The World is Asymmetrical: Davos, Globalization and the Safety Match
by Charles Lemos, Thu Jan 29, 2009 at 09:31:32 PM EST
It does not get much more humble than a safety match, but through its history the forces at work in globalization are rather clearly demonstrated. The world's match industry dates to the nineteenth century. In 1827, the friction match was invented by a British chemist John Walker using potassium chlorate and antimony sulfide on the burner side. In 1844, two brothers in Sweden, Johan Edvard Lundstrom and Carl Frans Lundstrom, established a match factory in Jonkoping to manufacture lucifer matches. The lucifer match had a fatal flaw however, it ignited too easily but in 1855, Johan Edvard Lundstrom invented the Swedish-style safety match, the same match that we use now, by separating the combustible ingredients between the match stick head and the striking surface using newly discovered red phosphorus. For most of the rest of the nineteenth century, Sweden and then Japan (Makoto Shimizu went to Sweden in 1879 and brought back the technology) would dominate the global trade in matches but even so the world's match industry through 1914 is best described as autarkic. Local demand was largely met by local manufacturing.
As a result of severe competition prior to the First World War, the Swedish match industry underwent consolidation from 20 to two companies. One of these two surviving companies, Aktiebolaget Förenade Tändsticksfabriker (Förenade), was led by Ivar Kreuger. Between 1913 and 1932, Ivar Kreuger, who came to be known as the "Swedish Match King," would turn his small, family-owned match business into a $600 million global match empire. By 1917, Kreuger formed the Svenska Tändsticks Aktiebolaget, or in English, the Swedish Match AB (the company formally changed its name to the English version in 1980).

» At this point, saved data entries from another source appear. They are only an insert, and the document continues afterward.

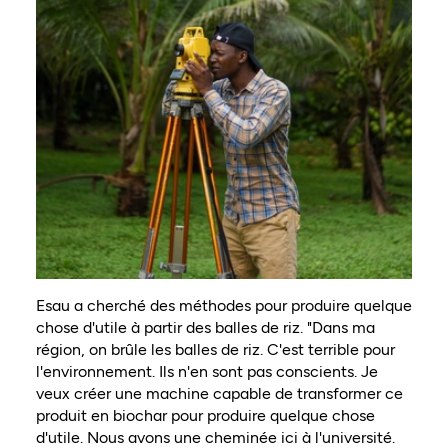
Esau a cherché des méthodes pour produire quelque
chose d'utile à partir des balles de riz. "Dans ma
région, on brûle les balles de riz. C'est terrible pour
l'environnement. Ils n'en sont pas conscients. Je
veux créer une machine capable de transformer ce
produit en biochar pour produire quelque chose
d'utile. Nous avons une cheminée ici à l'université.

Despite the economic upheavals and political disruptions of the interwar period, Swedish Match had manufacturing operations in 36 countries including monopolies in 16 countries controlling nearly 60% of the world's match production. Kreuger's companies lent over $300 million dollars to governments in Europe, Latin America, and Asia in exchange for national match monopolies. Relying on international capital markets to finance acquisitions and to secure monopoly deals, by 1929 the stocks and bonds of Kreuger match companies were the most widely held securities in the world, including the most widely held in the US. When Kreuger committed suicide in 1932, forensic auditors discovered that Kreuger had operated a giant pyramid scheme, commonly called Ponzi schemes. His accounts were ridden "with fictitious assets, the truth hidden in a maze of over 400 subsidiary companies". Swedish Match's deficits exceeded Sweden's national debt. Funny how things just don't change though Bernard Madoff is sadly still alive.